Writing the account off, means it is removed from the lender’s books, it is no longer a negative asset, which brings down the lender’s bottom line. So in essence by writing a debt off, it is a loss of money, but can make the lenders books look better.
This is what happens if a lender ceases collection efforts and a debt becomes statute barred, it gets written off.
Recently it was said that Chancellor Philip Hammond was going to “wipe £69 billion of debt off the government books”.
Who owes this £60bn in debt to the government, the housing associations.
It is hoped that by writing this debt off, the housing associations will be able to take more control over their finances and have more money available to buy and let houses out to those in need of housing.
I sense this is taking the debts off the government books, and giving it to the housing associations for them to pay as they can or will, allowing them to better balance their debt loads in a more affordable manner.

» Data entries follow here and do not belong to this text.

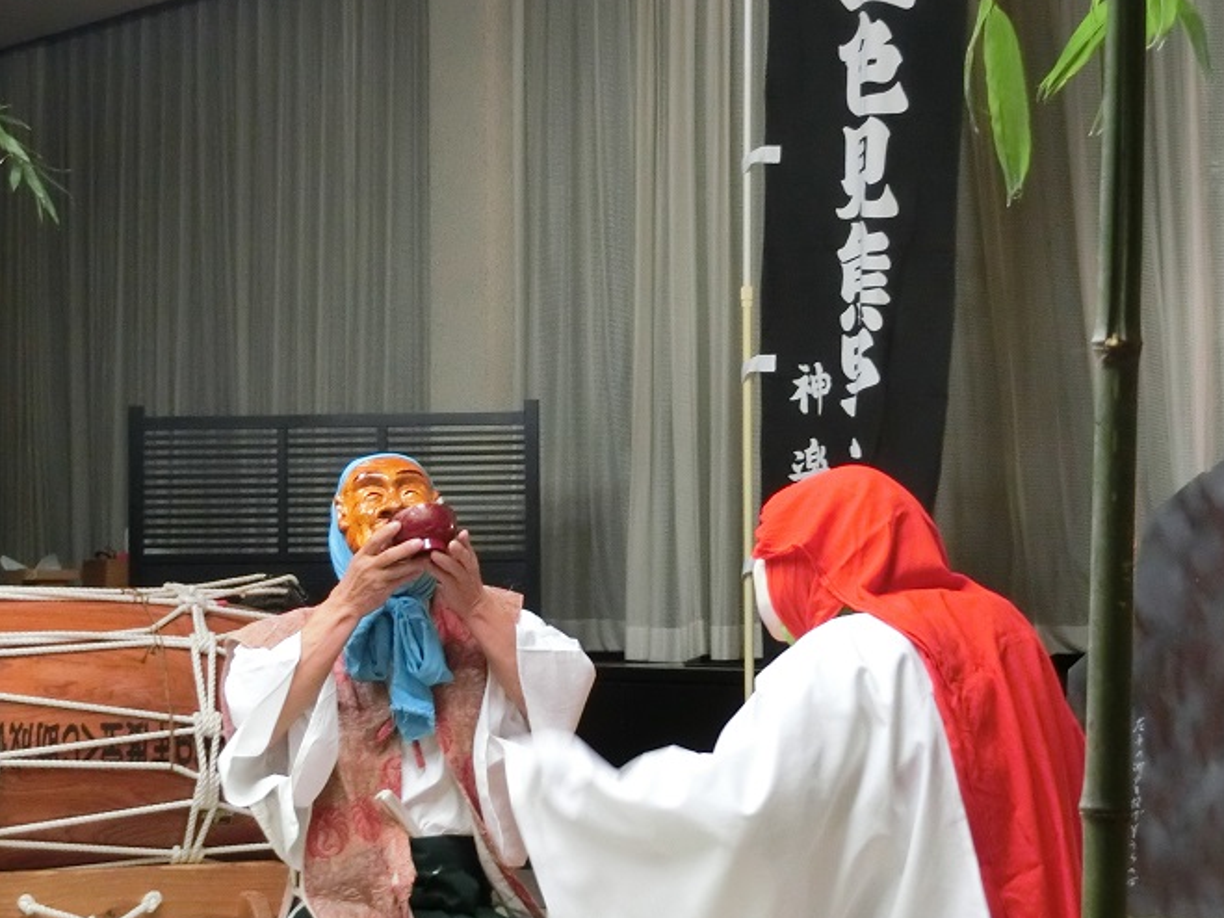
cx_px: 531
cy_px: 385
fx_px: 3005
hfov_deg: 23.0
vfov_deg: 17.4
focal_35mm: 85
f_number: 5.2
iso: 800
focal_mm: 12.4
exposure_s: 1/25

They are not locked into strict repayment schemes.
Mr. Hammond has stated, “There is no silver bullet, there isn’t a single thing that solves the challenge of affordability in the housing market – we are a crowded island and this is a very complex challenge.“
“But we have done a lot of work on this and next week we will start to set out our plan for addressing the housing challenges in this country, making sure that the next generation has the same opportunities as their parents did for home ownership and the accumulation of personal wealth through assets.”
As we can see, debts can be forgiven and written off, but as mentioned at the start of this, it is not as easy as just waiving a magic debt wand and the money owed disappearing.